Faisant partie depuis plusieurs années déjà des premiers clients de l’industrie de l’armement russe, la voisine de l’Est se trouve de plus en plus dans l’oeil de mire des institutions américaines. En effet, Alger pourrait bientôt se voir passer sous le coup du Countering America's Adversaries Through Sanctions Act, qui cible les régimes entretenant des relations notamment commerciales fortes avec les adversaires des États-Unis, à un moment où l’administration Joe Biden vient d’être saisie à son propos par le Congrès. Le célèbre sénateur de Floride, Marco Rubio, vient ainsi d’adresser un courrier à charge au secrétaire d’État de l’oncle Sam, Tony Blinken, appelant à mettre en œuvre ledit texte à l’encontre de l’Algérie.

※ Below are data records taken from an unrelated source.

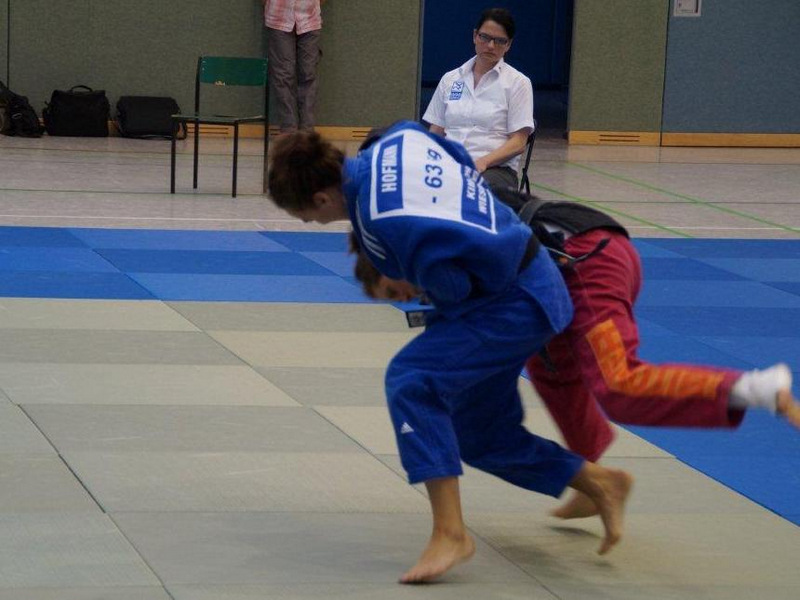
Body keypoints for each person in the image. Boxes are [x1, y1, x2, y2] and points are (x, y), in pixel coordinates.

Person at [267, 120, 632, 584]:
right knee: (478, 436)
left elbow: (453, 287)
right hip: (534, 278)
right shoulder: (396, 140)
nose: (312, 224)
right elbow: (458, 159)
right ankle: (599, 482)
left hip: (514, 304)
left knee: (411, 379)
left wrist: (424, 280)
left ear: (320, 199)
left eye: (306, 217)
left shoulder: (379, 225)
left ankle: (450, 532)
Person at [350, 190, 800, 520]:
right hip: (559, 278)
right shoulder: (435, 261)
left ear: (392, 261)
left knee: (618, 383)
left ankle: (754, 387)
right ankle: (592, 481)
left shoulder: (432, 237)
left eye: (393, 290)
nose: (406, 298)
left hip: (586, 261)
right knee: (553, 373)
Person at [423, 7, 533, 192]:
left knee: (470, 188)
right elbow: (436, 132)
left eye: (499, 41)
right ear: (475, 36)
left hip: (494, 169)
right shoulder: (450, 79)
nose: (490, 46)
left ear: (508, 45)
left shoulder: (518, 83)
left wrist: (483, 162)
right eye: (485, 37)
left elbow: (518, 142)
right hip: (449, 165)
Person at [263, 0, 326, 132]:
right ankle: (288, 130)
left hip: (310, 19)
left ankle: (307, 131)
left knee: (308, 75)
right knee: (283, 76)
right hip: (279, 18)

“La Russie est le premier fournisseur militaire de l'Algérie. L'Algérie fait également partie des quatre premiers acheteurs d'armes russes dans le monde entier, culminant avec un accord d'armement de 7 milliards de dollars en 2021,” souligne l’homme politique. Selon différentes sources, l’Algérie pourrait pâtir du départ annoncé à la retraite du sénateur de l’Oklahoma, Jim Inhofe, qui préside le comité des services armés au sein du sénat et lui est surtout proche, dans la mesure où il faut rappeler qu’il a été pendant plus d’un an le principal obstacle à la reconnaissance par les États-Unis de la souveraineté du Maroc sur son Sahara (finalement actée en décembre 2020 dans le cadre des accords d’Abraham). Ce départ doit, à cet égard, intervenir à la fin de l’exercice 2022 et ferait que le régime algérien aurait le plus grand mal à prévenir le fait que les autorités américaines lui fassent payer sa proximité avec Moscou.

En 2018, il avait d’ailleurs dû négocier avec les représentants de l’administration Trump après avoir passé commande des fameux avions de chasse russes Sukhoï (la presse algérienne avait alors même évoqué la possibilité d’une saisie en représailles des dépôts d’or algérien outre-Atlantique). Pour ainsi dire, l’horloge tourne, et cela semble bien loin d’être à l’avantage des locataires d’El Mouradia.